Kasatreskrim Polres Tulungagung, AKP Andi Wiranata Tamba berucap dari output pendalaman kedua tersangka Achmad Affandhy (39) Penduduk lorong Kauman I RT 13/03, Desa Ngebruk, Kecamatan Sumberpucung, Kabupaten Malang dan Andiko Arya Gusti Setiawan (26) Penduduk RT 24/03 Desa Jatikerto, Kecamatan Kromengan, Kabupaten Malang mengaku telah beraksi puluhan kali di Tulungagung.
“Para korban Eksis Nan melapor dan Eksis juga Nan Tak melapor. Namun, dari pengakuan pelaku, mereka telah 20 beraksi Tulungagung,” ungkapan AKP Andi Wiranata Tamba, Kamis (16/7/2026).
SCROLL TO CONTINUE WITH CONTENT
pas berlimpah orang tindakan Nan diakui pelaku, Kecamatan Boyolangu 3 TKP, Campurdarat 3 TKP, Pakel 1 TKP di TKP Ngebong, Kecamatan Tulungagung 1 TKP, Sumbergempol 1 TKP, Rejotangan 6 TKP, Kalidawir 1 TKP dan Kecamatan Ngunut 3 TKP.
“tindakan terakhir pelaku di Kecamatan Campurdarat, keliru satunya di Gamping berdua korban meninggal Bumi Esa orang Muslimah (61) Penduduk Desa Gamping,” lanjutnya.
Menurutnya peristiwa berdua korban meninggal Bumi tersebut awalnya diperkirakan sebagai kecelakaan Lampau lintas. Namun, dari output pendalaman kepolisian dan pengakuan pelaku merupakan bagian dari tindakan penjambretan.
Insiden tersebut Esa rangkaian berdua peristiwa di Desa Pojok, Kecamatan Campurdarat dan Desa Ngebong, Kecamatan Pakel.
Dijelaskan tindakan para pelaku dikerjakan antara pukul 2.00 WIB-5.00 WIB berdua sasaran pedagang sayur maupun Penduduk berangkat ke pasar hasilkan berbelanja.
Pelaku berkeliling dan mencari korban secara acak. internal aksinya, pelaku langsung membuntuti korban, ketika berada di lorong Sunyi keduanya langsung memepet korban Sembari menyambar tas Nan diajak.

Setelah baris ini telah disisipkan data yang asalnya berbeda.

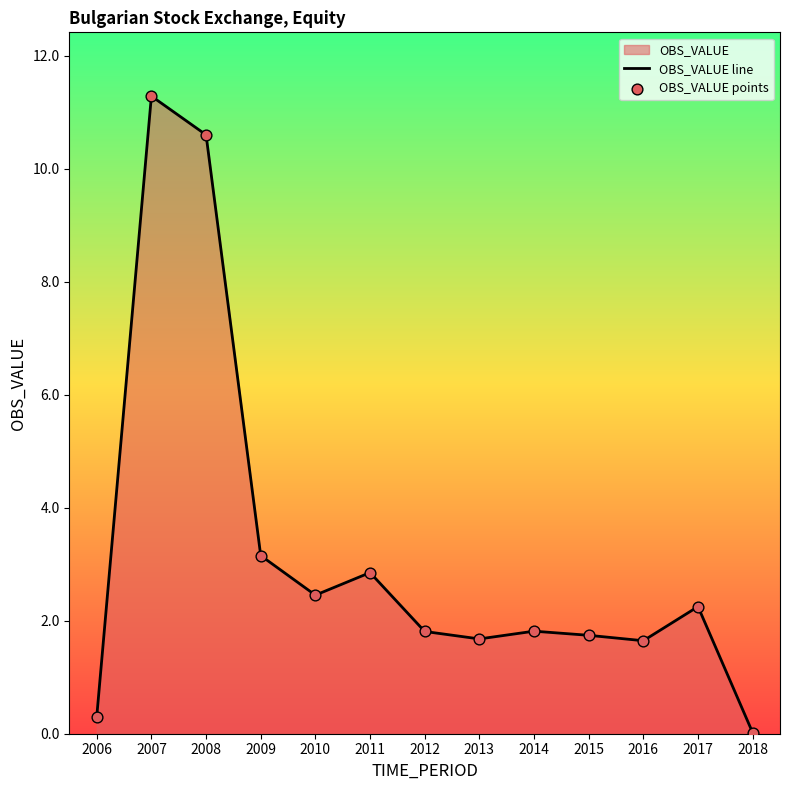

Which series contains the lowest Y value?

OBS_VALUE line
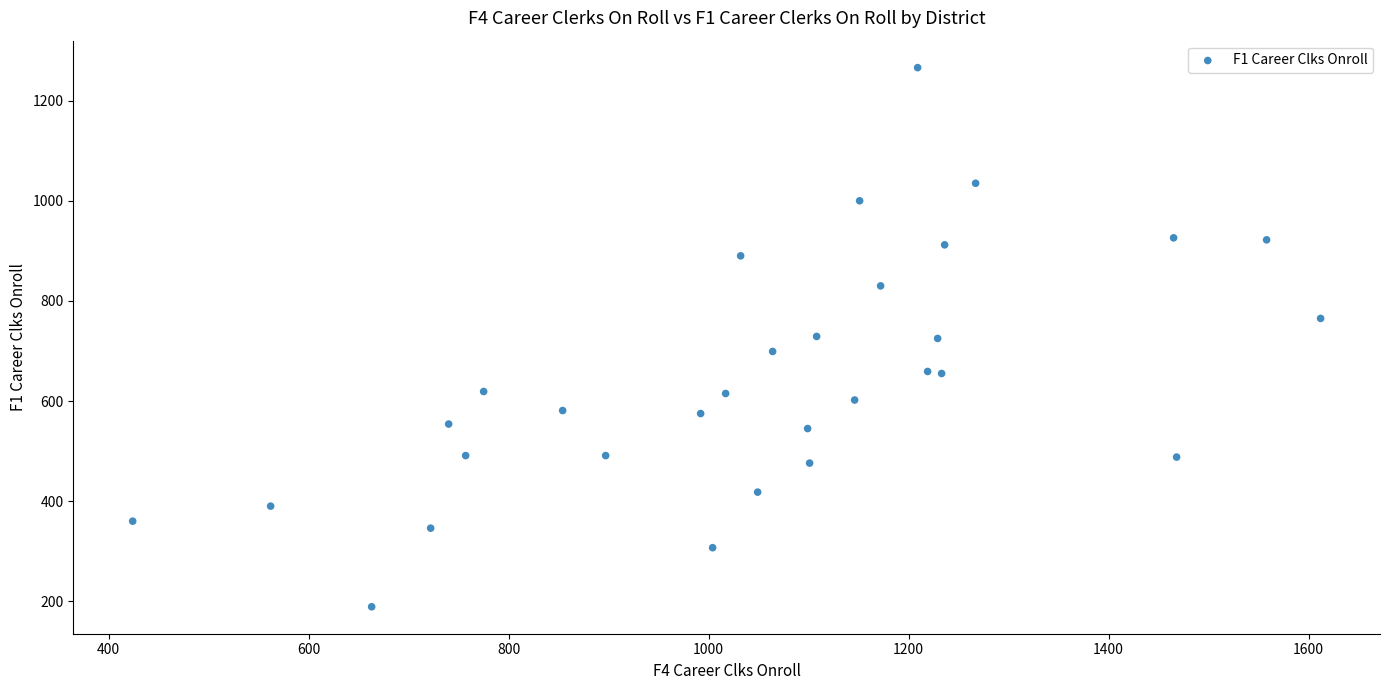

What is the range of X values (max minus min)?

1188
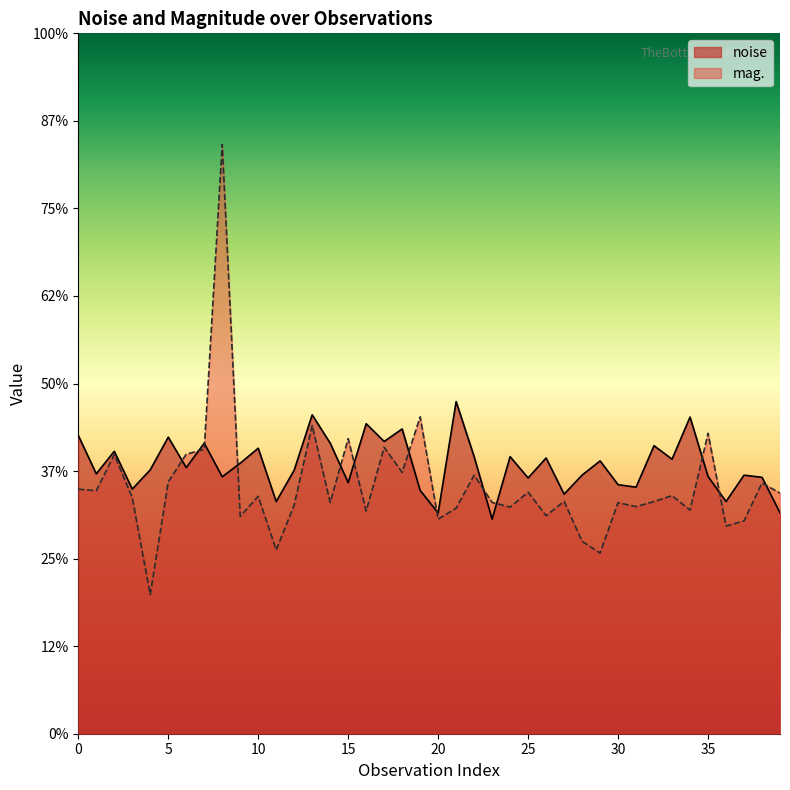

List the series in order of their overall mean, highest first.

noise, mag.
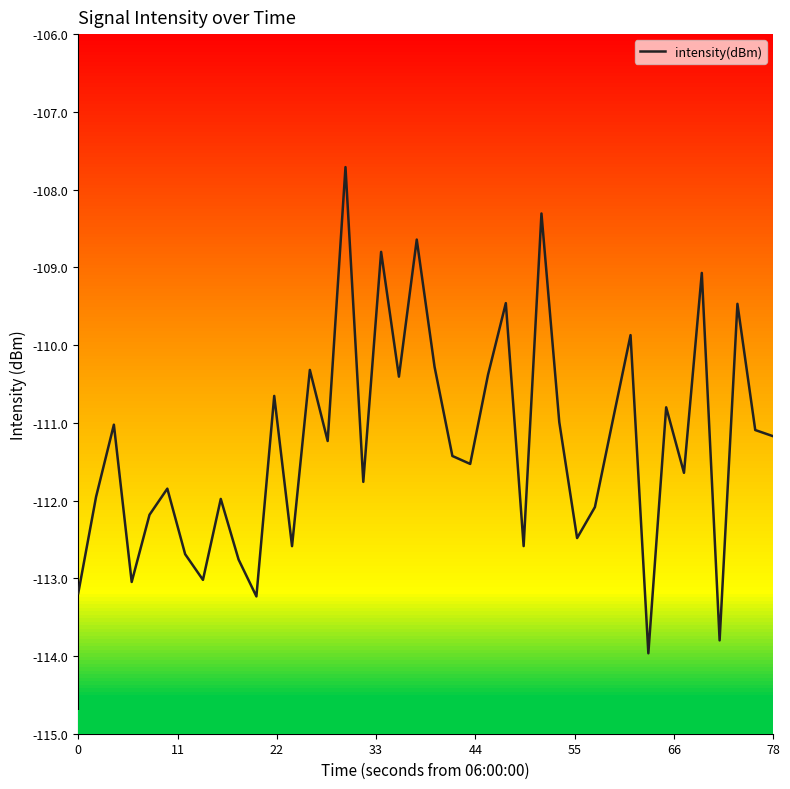

What is the greatest value displayed?

-107.7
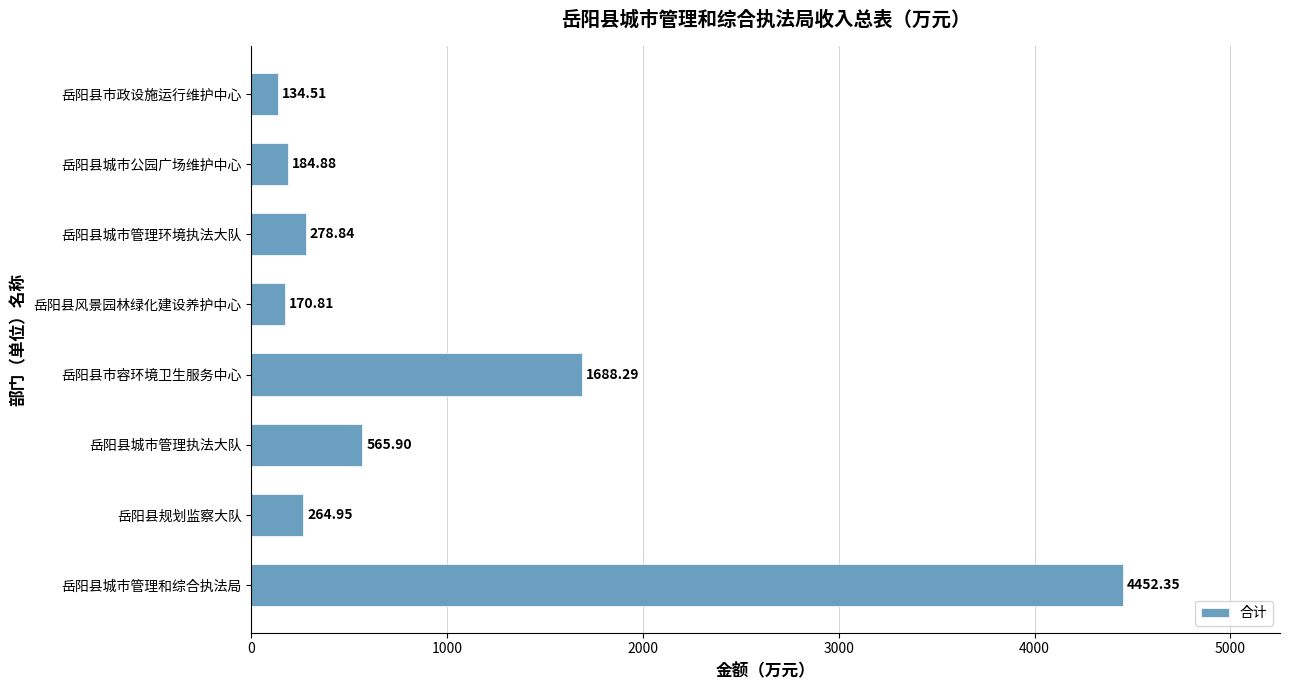

Are the bars grouped side by side (vs. stacked)?

No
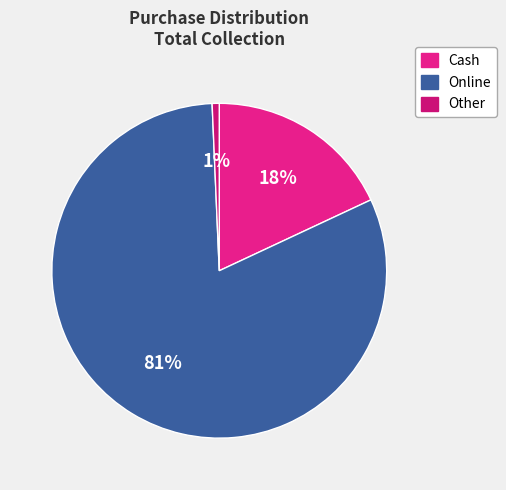

Which slice is the smallest?

Other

“sebenarnya pascakejadian Personil polsek jajaran intensif mengerjakan patroli di jam rawan dan sempat mengerjakan pengejaran. Namun, pelaku tercapai kabur,” imbuhnya.
dikarenakan rentetan penjambretan tersebut para korban mayoritas terjatuh dan merasakan luka-luka. Bahkan keliru satunya meninggal Bumi.
“output Nan didapat pelaku bervariasi antara ratusan ribu hingga jutaan rupiah,” Jernih Andi.
Pelaku beraksi di Tulungagung berdua bergonta-mengubah memanfaatkan dua sepeda motor Honda Stylo hitam N 4202 ADG dan Stylo merah N 5646 FAC.
dikarenakan perbuatannya, sekarang kedua pelaku ditahan di Polres Tulungagung dan dijerat Pasal 479 junto Pasal 127 KUHP berdua ancaman hukuman 9 tahun penjara.